Alors que le Moyen-Orient est toujours sous tension depuis le début de la guerre déclenchée fin février par les États-Unis et Israël contre l’Iran, Téhéran brandit une nouvelle menace : le Rastakhiz, surnommé par certains médias iraniens le «missile de l’enfer». Cet engin aux dimensions aux dimensions spectaculaires pourrait être doté de capacités d’impulsion électromagnétique (EMP), capables de perturber ou détruire des équipements électroniques, des réseaux électriques ou encore des systèmes de communication.
Mais en dépit de ces annonces inquiétantes, les zones d’ombre restent nombreuses. Aucune annonce officielle claire et pleinement vérifiée n’a été faite concernant cette arme. Plusieurs plateformes spécialisées estiment même que les informations relayées sont exagérées ou non confirmées. Le Rastakhiz pourrait ainsi relever davantage de la communication militaire et de la propagande que d’un programme opérationnel réellement maîtrisé par Téhéran.
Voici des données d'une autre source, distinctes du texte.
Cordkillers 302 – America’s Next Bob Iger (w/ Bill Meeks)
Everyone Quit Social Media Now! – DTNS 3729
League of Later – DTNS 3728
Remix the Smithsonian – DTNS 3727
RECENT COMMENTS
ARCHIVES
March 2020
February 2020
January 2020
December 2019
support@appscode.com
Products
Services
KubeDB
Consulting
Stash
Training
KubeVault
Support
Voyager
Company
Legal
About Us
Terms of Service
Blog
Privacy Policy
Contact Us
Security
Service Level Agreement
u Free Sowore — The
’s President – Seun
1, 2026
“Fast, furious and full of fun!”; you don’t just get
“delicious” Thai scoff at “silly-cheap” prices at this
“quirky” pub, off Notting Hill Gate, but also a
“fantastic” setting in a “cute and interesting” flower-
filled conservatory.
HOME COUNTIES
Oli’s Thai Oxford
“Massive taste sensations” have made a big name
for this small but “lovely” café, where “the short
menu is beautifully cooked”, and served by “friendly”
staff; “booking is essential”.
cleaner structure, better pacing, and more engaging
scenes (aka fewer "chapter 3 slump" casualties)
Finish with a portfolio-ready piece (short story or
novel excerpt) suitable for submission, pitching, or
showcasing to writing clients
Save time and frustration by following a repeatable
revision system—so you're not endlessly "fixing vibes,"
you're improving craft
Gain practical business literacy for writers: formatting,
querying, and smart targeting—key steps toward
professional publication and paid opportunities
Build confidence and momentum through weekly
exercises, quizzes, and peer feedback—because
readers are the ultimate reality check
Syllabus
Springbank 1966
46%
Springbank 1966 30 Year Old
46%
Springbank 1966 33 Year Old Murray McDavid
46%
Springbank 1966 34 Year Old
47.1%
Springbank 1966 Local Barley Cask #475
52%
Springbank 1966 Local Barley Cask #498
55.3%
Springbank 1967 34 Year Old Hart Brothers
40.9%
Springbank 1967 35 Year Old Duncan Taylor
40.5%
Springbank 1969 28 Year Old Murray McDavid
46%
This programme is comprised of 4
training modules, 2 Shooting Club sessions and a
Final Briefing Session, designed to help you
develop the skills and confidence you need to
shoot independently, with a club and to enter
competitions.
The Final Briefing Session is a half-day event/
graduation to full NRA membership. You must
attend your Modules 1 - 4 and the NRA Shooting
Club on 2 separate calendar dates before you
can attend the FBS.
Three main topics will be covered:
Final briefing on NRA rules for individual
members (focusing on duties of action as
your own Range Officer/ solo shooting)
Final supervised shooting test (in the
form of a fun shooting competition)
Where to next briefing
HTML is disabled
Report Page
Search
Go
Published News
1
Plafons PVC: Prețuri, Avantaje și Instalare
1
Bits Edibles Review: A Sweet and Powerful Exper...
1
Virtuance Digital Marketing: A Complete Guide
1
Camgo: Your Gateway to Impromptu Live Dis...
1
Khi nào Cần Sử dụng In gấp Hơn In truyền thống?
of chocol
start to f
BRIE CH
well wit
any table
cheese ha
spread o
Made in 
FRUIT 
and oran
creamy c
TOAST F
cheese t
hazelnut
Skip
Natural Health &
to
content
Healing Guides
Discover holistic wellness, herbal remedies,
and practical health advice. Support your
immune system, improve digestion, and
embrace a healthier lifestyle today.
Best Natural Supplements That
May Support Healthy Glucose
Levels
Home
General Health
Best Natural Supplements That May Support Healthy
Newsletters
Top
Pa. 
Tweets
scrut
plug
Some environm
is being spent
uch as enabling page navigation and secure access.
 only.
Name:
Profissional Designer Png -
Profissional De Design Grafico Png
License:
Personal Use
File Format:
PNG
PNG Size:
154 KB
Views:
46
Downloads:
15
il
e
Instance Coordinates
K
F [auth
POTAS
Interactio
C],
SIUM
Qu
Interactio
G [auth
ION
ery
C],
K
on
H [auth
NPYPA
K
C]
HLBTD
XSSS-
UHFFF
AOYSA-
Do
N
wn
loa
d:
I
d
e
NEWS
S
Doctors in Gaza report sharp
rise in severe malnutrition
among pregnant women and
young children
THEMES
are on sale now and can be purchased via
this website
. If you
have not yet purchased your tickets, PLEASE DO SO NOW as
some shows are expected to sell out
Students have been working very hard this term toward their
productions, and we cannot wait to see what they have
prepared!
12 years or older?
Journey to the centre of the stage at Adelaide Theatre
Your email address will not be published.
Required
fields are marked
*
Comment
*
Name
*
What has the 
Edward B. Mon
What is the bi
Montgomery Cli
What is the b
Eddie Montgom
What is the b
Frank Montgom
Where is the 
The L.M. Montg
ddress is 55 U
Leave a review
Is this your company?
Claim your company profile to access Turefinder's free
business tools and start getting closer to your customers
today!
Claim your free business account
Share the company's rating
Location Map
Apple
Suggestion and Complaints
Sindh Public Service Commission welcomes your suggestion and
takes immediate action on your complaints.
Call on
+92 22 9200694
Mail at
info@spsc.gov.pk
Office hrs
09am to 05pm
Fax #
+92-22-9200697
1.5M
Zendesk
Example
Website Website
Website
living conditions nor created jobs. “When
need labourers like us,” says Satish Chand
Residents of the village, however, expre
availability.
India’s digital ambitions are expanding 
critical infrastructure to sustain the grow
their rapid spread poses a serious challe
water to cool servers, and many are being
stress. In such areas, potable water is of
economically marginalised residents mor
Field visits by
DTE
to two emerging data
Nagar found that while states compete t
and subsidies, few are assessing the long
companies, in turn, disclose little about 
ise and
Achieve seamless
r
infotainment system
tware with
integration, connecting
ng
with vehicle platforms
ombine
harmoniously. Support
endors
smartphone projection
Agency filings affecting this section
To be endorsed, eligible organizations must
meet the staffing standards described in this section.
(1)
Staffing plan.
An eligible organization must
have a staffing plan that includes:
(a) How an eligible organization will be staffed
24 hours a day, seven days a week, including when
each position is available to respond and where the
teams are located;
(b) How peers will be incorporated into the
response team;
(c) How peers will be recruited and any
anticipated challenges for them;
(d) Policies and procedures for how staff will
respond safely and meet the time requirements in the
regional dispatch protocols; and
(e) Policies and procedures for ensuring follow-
Un missile au cœur de la stratégie de tension iranienne
Invité de BFMTV le 23 mai, le général Jérôme Pellistrandi s'est exprimé au sujet du Rastakhiz. «Ce serait un missile d'environ 14 mètres de hauteur et de 27 tonnes, ce qui en ferait un engin assez puissant», explique-t-il. Selon lui, «la principale interrogation porte sur sa tête, en particulier le fait qu'elle pourrait créer un effet électromagnétique, une très grosse impulsion, comme une espèce de micro-onde qui grille tout ce qui est électronique dans la zone où le missile pourrait frapper».
Le consultant défense tempère néanmoins : «On n'a pas la confirmation que les Iraniens maîtrisent totalement cet effet électromagnétique, mais cela fait partie de la propagande pour dire qu'ils ont des capacités importantes.» Pour Jérôme Pellistrandi, cette communication s’inscrit dans une stratégie plus large de pression régionale menée par Téhéran. Il rappelle notamment que l’Iran a récemment «menacé de frapper en Albanie avec des missiles» et évoque aussi les tirs en direction de la base de Diego Garcia. «Cette menace participe à la stratégie de tension voulue par Téhéran», conclut-il, qualifiant ladite menace de «potentielle».